The largest Network Night yet brought 80 students and 29 potential employers together to explore internship and job opportunities. More than 20 companies gathered on March 6, in the K-State Student Union, to mingle with students about internship and job opportunities.
With resumes and portfolios in hand, A.Q. Miller School students walked from table to table speaking with companies specializing in the journalism, advertising and public relations industries.
Even if a student was not ready to start an internship or job, some found it beneficial to get their names out to companies in hopes of gaining recognition when they began their job searches.
“I’m a first generation college student, so I kind of don’t want my college experience to go to waste. When great opportunities like this are presented, I just go with it and I knew there would be some great companies here to talk with,” Daniela Leon, sophomore in journalism and mass communications, said. “So even though I’m a sophomore, it’s a good experience to get to know what these companies are looking for.”
Knowing the right people could help someone land their dream job, and Lauren Meehan, junior in public relations and advertising, saw the Network Night as a step in that direction.
“Networking is the biggest thing with journalism,” Meehan said. “It’s all about who you know- that’s what’s going to get you a job. It was nice to have the companies put a face to the name and get them to remember me.”
The two-hour event was not only beneficial for students, but for the companies as well. For many, Network Night was where they would find potential employees. For others, it was a way to get the word out about their business.
Gloria Freeland, associate professor of journalism, director of the Huck Boyd National Center for Community Media, and event planner for Network Night, said companies were thrilled with the professionalism of the students they interacted with.
“This year’s Networking Night was quite successful. It included a wide variety of employers, all of whom were excited to be at K-State,” Freeland said. “Many of them mentioned how well-prepared and engaged our K-State JMC students were.”
Dale Hogg, managing editor for the Great Bend Tribune, enjoyed his first year being part of Network Night. Hogg said he was impressed with the quality of the conversations he had with students.
“I enjoy the caliber of the conversations I’ve had so far,” Hogg said. “This gives students a chance to meet face to face with media professionals and that’s something you don’t do that in the classroom.”
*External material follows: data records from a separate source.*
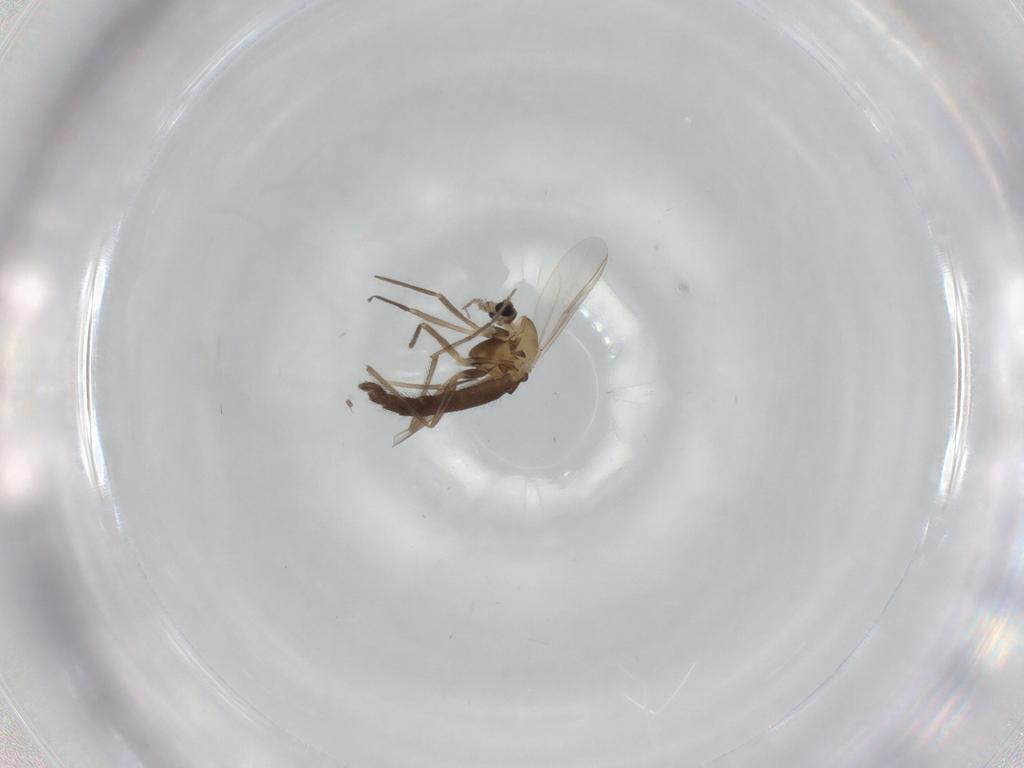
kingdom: Animalia
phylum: Arthropoda
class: Insecta
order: Diptera
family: Chironomidae
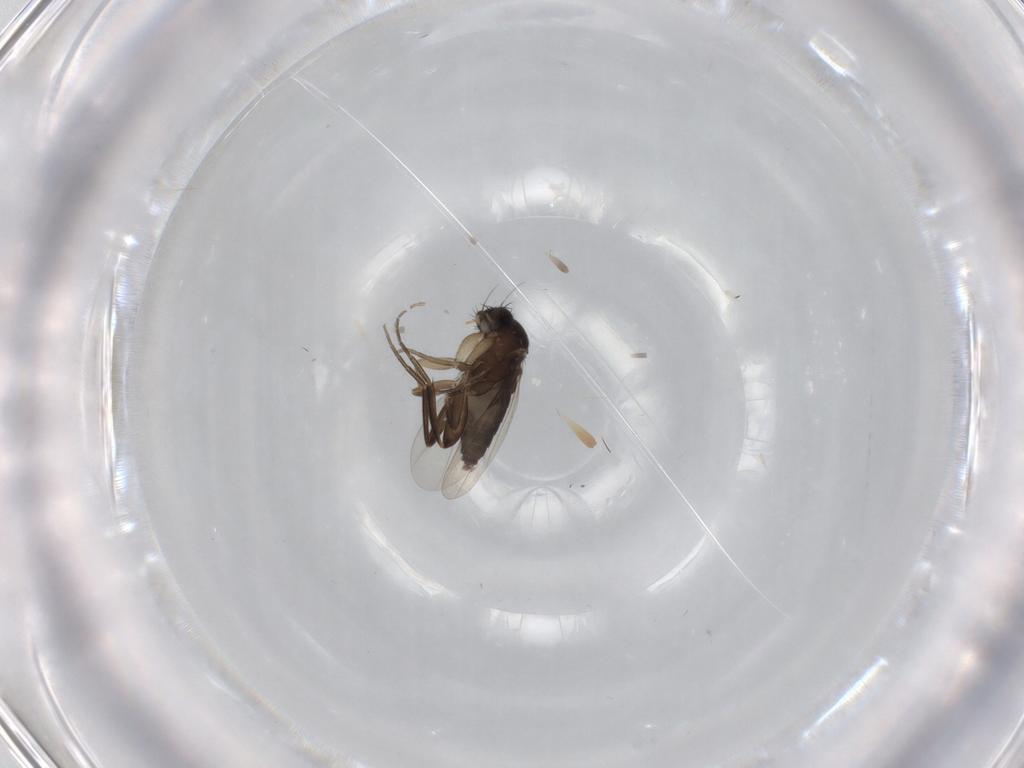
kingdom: Animalia
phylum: Arthropoda
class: Insecta
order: Diptera
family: Phoridae
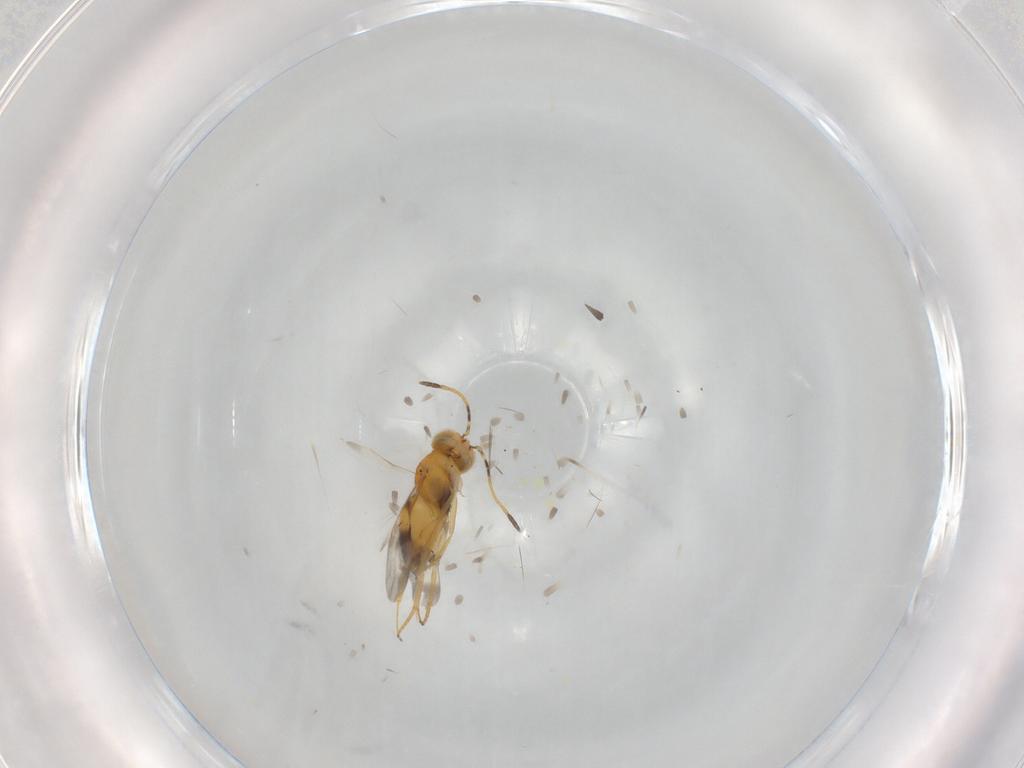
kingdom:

Most of the companies were located in Kansas. Even local businesses, like the Flint Hills Discovery Center, enjoyed networking at the event.
“It’s important for the Discovery Center to participate because we want the opportunity to engage with the students and hear what they’re interested in,” Pamela Kulokas, outreach coordinator for the Flint Hills Discovery Center, said.
The Discovery Center found student employees from Network Night, in previous years.
“Our current outreach intern, I met last year at this event,” Kulokas said. “It’s turned out to be successful partnership. The school of journalism consistently turns out really high quality student interns and we love working with them.”